Un rapport préconise de territorialiser les formations aux métiers de l'industrie

Territorialiser les outils de formation à l'industrie, mutualiser les plateaux techniques… Pour disposer des 110.000 employés par an nécessaires jusqu'en 2035 pour le secteur industriel, deux anciens pilotes de Territoires d'industrie, Guillaume Basset et Olivier Lluansi, estiment qu'il faut passer d'une stratégie traditionnelle de formation par public à une stratégie par territoire mélangeant les profils. Leur note pour La Fabrique de l'industrie, publiée le 25 juillet 2023, préconise ce "continuum attractif", du CAP au bac + 5. Ils constatent de grandes déperditions dans les formations actuelles (un jeune formé sur deux n'exercera pas dans le domaine industriel).
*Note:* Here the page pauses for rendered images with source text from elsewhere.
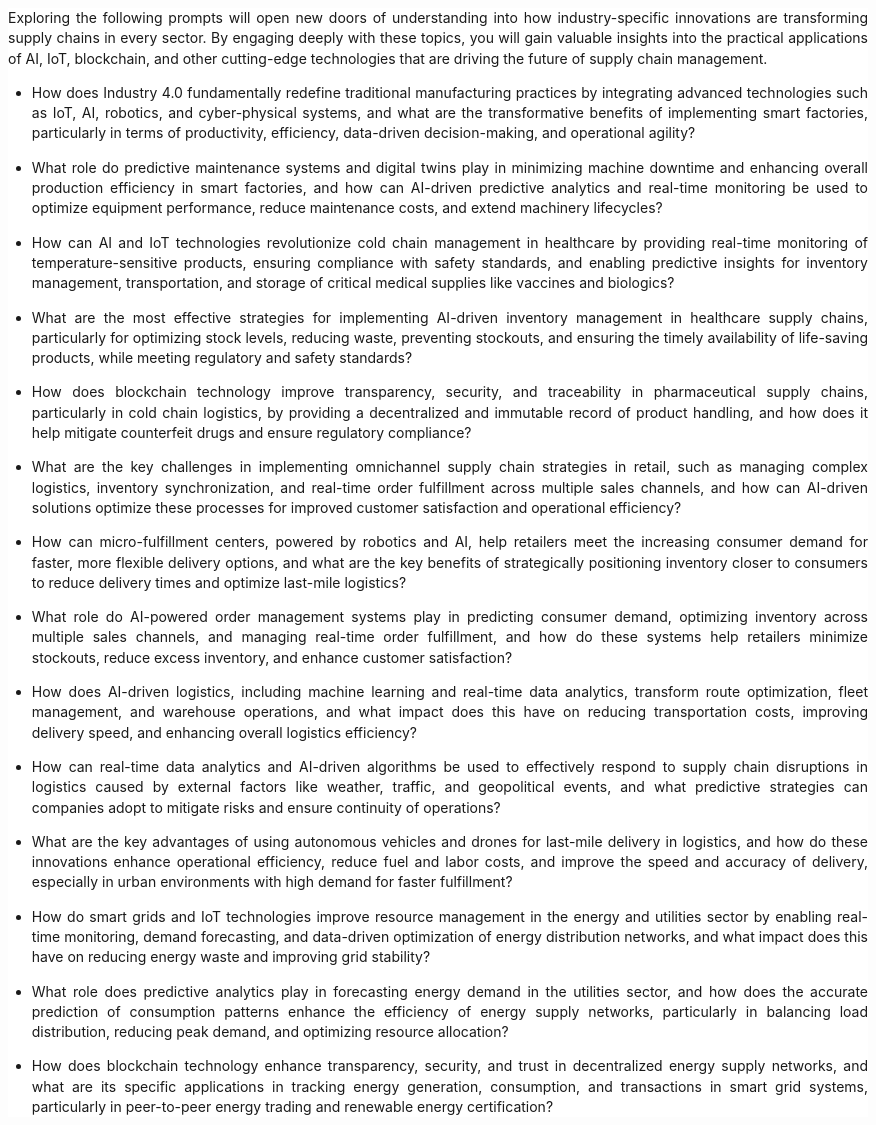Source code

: <p style="text-align: justify;">
Exploring the following prompts will open new doors of understanding into how industry-specific innovations are transforming supply chains in every sector. By engaging deeply with these topics, you will gain valuable insights into the practical applications of AI, IoT, blockchain, and other cutting-edge technologies that are driving the future of supply chain management.
</p>

- <p style="text-align: justify;">How does Industry 4.0 fundamentally redefine traditional manufacturing practices by integrating advanced technologies such as IoT, AI, robotics, and cyber-physical systems, and what are the transformative benefits of implementing smart factories, particularly in terms of productivity, efficiency, data-driven decision-making, and operational agility?</p>
- <p style="text-align: justify;">What role do predictive maintenance systems and digital twins play in minimizing machine downtime and enhancing overall production efficiency in smart factories, and how can AI-driven predictive analytics and real-time monitoring be used to optimize equipment performance, reduce maintenance costs, and extend machinery lifecycles?</p>
- <p style="text-align: justify;">How can AI and IoT technologies revolutionize cold chain management in healthcare by providing real-time monitoring of temperature-sensitive products, ensuring compliance with safety standards, and enabling predictive insights for inventory management, transportation, and storage of critical medical supplies like vaccines and biologics?</p>
- <p style="text-align: justify;">What are the most effective strategies for implementing AI-driven inventory management in healthcare supply chains, particularly for optimizing stock levels, reducing waste, preventing stockouts, and ensuring the timely availability of life-saving products, while meeting regulatory and safety standards?</p>
- <p style="text-align: justify;">How does blockchain technology improve transparency, security, and traceability in pharmaceutical supply chains, particularly in cold chain logistics, by providing a decentralized and immutable record of product handling, and how does it help mitigate counterfeit drugs and ensure regulatory compliance?</p>
- <p style="text-align: justify;">What are the key challenges in implementing omnichannel supply chain strategies in retail, such as managing complex logistics, inventory synchronization, and real-time order fulfillment across multiple sales channels, and how can AI-driven solutions optimize these processes for improved customer satisfaction and operational efficiency?</p>
- <p style="text-align: justify;">How can micro-fulfillment centers, powered by robotics and AI, help retailers meet the increasing consumer demand for faster, more flexible delivery options, and what are the key benefits of strategically positioning inventory closer to consumers to reduce delivery times and optimize last-mile logistics?</p>
- <p style="text-align: justify;">What role do AI-powered order management systems play in predicting consumer demand, optimizing inventory across multiple sales channels, and managing real-time order fulfillment, and how do these systems help retailers minimize stockouts, reduce excess inventory, and enhance customer satisfaction?</p>
- <p style="text-align: justify;">How does AI-driven logistics, including machine learning and real-time data analytics, transform route optimization, fleet management, and warehouse operations, and what impact does this have on reducing transportation costs, improving delivery speed, and enhancing overall logistics efficiency?</p>
- <p style="text-align: justify;">How can real-time data analytics and AI-driven algorithms be used to effectively respond to supply chain disruptions in logistics caused by external factors like weather, traffic, and geopolitical events, and what predictive strategies can companies adopt to mitigate risks and ensure continuity of operations?</p>
- <p style="text-align: justify;">What are the key advantages of using autonomous vehicles and drones for last-mile delivery in logistics, and how do these innovations enhance operational efficiency, reduce fuel and labor costs, and improve the speed and accuracy of delivery, especially in urban environments with high demand for faster fulfillment?</p>
- <p style="text-align: justify;">How do smart grids and IoT technologies improve resource management in the energy and utilities sector by enabling real-time monitoring, demand forecasting, and data-driven optimization of energy distribution networks, and what impact does this have on reducing energy waste and improving grid stability?</p>
- <p style="text-align: justify;">What role does predictive analytics play in forecasting energy demand in the utilities sector, and how does the accurate prediction of consumption patterns enhance the efficiency of energy supply networks, particularly in balancing load distribution, reducing peak demand, and optimizing resource allocation?</p>
- <p style="text-align: justify;">How does blockchain technology enhance transparency, security, and trust in decentralized energy supply networks, and what are its specific applications in tracking energy generation, consumption, and transactions in smart grid systems, particularly in peer-to-peer energy trading and renewable energy certification?</p>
Pour deux jeunes formés à un métier industriel, un seul l'exercera. C'est ce qu'indique la note "Pénurie de compétences et réindustrialisation : un étonnant paradoxe", rédigée pour La Fabrique de l'industrie par Guillaume Basset, adjoint à la directrice générale déléguée investissements étrangers de Business France, chargé de l'implantation des projets industriels dans les territoires, et Olivier Lluansi, associé de PwC Strategy, et publiée le 25 juillet 2023.

Le constat de ces deux anciens délégués aux Territoires d'industrie
 est simple : face à la dynamique de réindustrialisation à l'œuvre, avec le Plan France 2030 notamment, le besoin de nouveaux profils formés aux métiers industriels s'élève à 110.000 par an en moyenne jusqu'en 2035. Si l'offre de formation actuelle permet de répondre à ce besoin, avec plus de 125.000 jeunes par an (hors ingénieurs) diplômés pour pouvoir exercer un métier industriel, une proportion importante d'entre eux ne se positionnera pas dans des métiers de ce secteur. Un "taux d'évaporation" de 50% environ selon les estimations : sur les 125.000 jeunes formés, seuls 66.000 vont entrer dans le secteur industriel chaque année entre 2019 et 2030. Résultat : quelque 60.000 emplois industriels sont vacants (chiffres 2023 Dares).

Lutter contre le "taux d'évaporation"

Pour les deux experts, il ne s'agit pas de créer de nouvelles places de formation, mais de lutter contre ce taux d'évaporation et "d'orienter les jeunes, en évitant les choix forcés ou par défaut, vers des formations aux métiers qui leur conviennent et qui recrutent dans les bons bassins d'emplois". Et le tout peut se faire selon eux à travers un diagnostic partagé territoire par territoire. Les auteurs estiment aussi qu'il faut rapprocher les formations des jeunes, la mobilité des Français étant en général très limitée, notamment pour des motifs professionnels. "Leur choix de domicile est largement indépendant du taux de chômage et, même lorsqu'ils déménagent, cet aspect est marginal dans leur décision", indique la note. Moins de la moitié des Français accepteraient une proposition professionnelle distante de plus de 30 km de leur habitation.

Les experts prônent une territorialisation des outils de formation avec l'élaboration d'une stratégie de formation aux métiers industriels sur chacun des territoires et la mutualisation des plateaux techniques pour tous les parcours. L'idée étant de passer d'une logique traditionnelle par public à une stratégie par territoire, mélangeant les profils (apprentis, statut scolaire, demandeurs d'emploi, salariés…) et donc les établissements (centres de formation des apprentis-CFA, lycées professionnels, écoles de production, Cnam, IUT, universités, écoles d'ingénieurs, etc.). Objectif : créer un "continuum attractif, du CAP jusqu'au bac + 5". Les plateaux pourraient aussi être ouverts aux entreprises dans une logique de Fab-Lab.

Des états généraux sur la formation et l'orientation aux métiers industriels

La note cite les exemples d'initiatives de ce type dans des territoires comme les Pays de la Loire avec la Fab'Academy, le pôle de formation de l'Union des industries et métiers de la métallurgie (UIMM) spécialisé dans les technologies de pointe, la performance industrielle et le management, ou Chalon-sur-Saône, avec le pôle d'innovation et de digitalisation L'Usinerie. On pourrait également citer les campus des métiers et des qualifications développés depuis 2018 par les ministères de l'Éducation nationale et de la Jeunesse, de l'Enseignement supérieur, de la Recherche et de l'Innovation, et de l'Économie. Des campus qui regroupent des acteurs de la formation professionnelle autour d'une filière économique. Cette idée de territorialiser les formations est partagée par différents acteurs dans le cadre des formations aux métiers de la transition écologique (voir notre article du 4 juillet 2023).

Au-delà de ces recommandations, les deux auteurs proposent la mise en place d'états généraux sur la formation et l'orientation aux métiers industriels pour poser un diagnostic partagé et réunir toutes les bonnes volontés.